Stored data entries
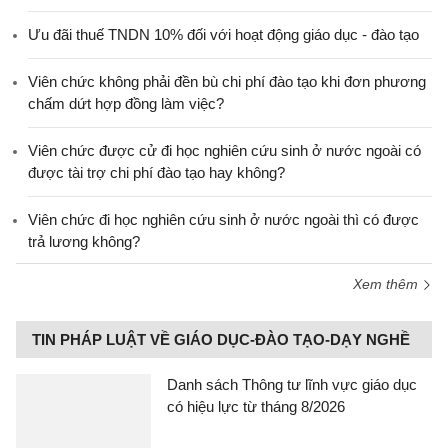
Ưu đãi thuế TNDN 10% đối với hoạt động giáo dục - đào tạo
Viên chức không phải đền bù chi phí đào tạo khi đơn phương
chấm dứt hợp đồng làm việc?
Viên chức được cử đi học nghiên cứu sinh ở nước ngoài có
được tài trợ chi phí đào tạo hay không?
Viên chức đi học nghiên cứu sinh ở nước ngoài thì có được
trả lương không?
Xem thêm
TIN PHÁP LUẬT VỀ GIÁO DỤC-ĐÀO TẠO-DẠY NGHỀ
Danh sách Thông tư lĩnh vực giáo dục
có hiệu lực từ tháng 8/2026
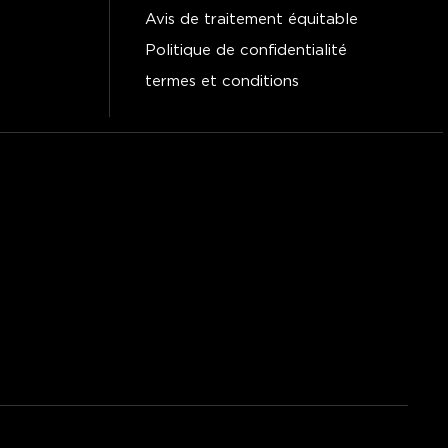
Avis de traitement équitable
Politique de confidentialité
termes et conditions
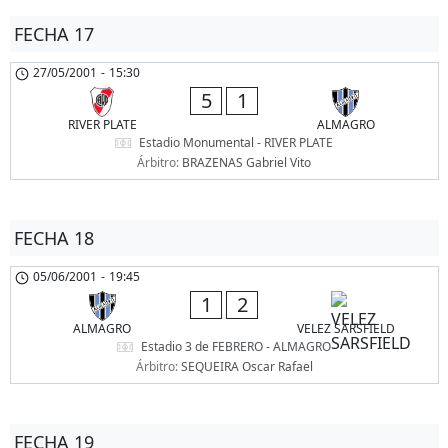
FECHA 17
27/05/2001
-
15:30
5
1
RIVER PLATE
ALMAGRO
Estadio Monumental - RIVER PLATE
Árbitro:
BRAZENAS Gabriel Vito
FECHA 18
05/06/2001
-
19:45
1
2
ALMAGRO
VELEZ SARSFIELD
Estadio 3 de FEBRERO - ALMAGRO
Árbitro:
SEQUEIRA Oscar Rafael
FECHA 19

--

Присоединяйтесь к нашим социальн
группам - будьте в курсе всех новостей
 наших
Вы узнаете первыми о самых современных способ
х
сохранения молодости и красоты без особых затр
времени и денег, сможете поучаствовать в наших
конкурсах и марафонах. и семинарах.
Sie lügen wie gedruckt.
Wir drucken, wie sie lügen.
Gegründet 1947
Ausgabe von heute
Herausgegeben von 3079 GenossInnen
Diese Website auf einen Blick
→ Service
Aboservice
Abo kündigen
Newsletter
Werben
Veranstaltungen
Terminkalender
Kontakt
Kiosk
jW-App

...

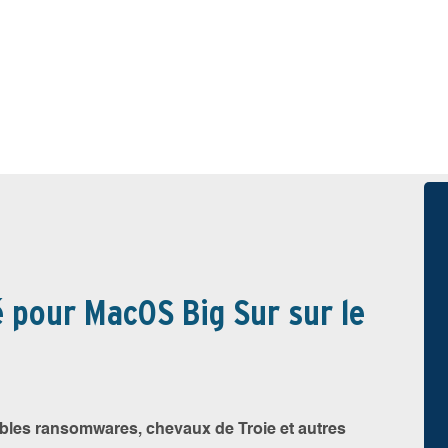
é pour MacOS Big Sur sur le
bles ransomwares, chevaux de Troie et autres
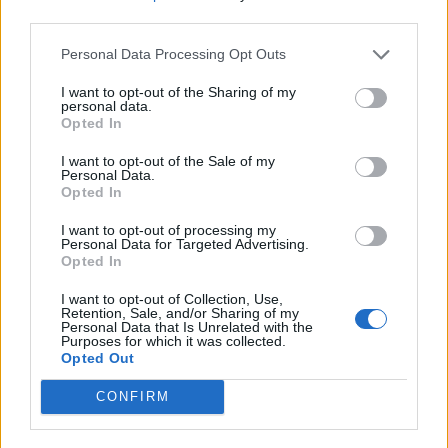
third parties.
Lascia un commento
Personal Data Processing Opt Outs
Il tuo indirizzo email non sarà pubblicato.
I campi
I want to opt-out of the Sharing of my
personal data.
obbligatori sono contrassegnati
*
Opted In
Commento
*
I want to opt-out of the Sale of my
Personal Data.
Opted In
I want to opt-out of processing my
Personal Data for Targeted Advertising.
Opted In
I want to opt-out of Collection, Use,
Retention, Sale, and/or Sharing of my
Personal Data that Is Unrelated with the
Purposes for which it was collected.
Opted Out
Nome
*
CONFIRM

• INSTRUCTION
In the entries above, restate word for word the lines between the one holding "Вы узнаете первыми о самых современных способ" and the one holding "Gegründet 1947", inclusive, and nothing besides.

• ANSWER TO THIS PROBLEM
Вы узнаете первыми о самых современных способ
х
сохранения молодости и красоты без особых затр
времени и денег, сможете поучаствовать в наших
конкурсах и марафонах. и семинарах.
Sie lügen wie gedruckt.
Wir drucken, wie sie lügen.
Gegründet 1947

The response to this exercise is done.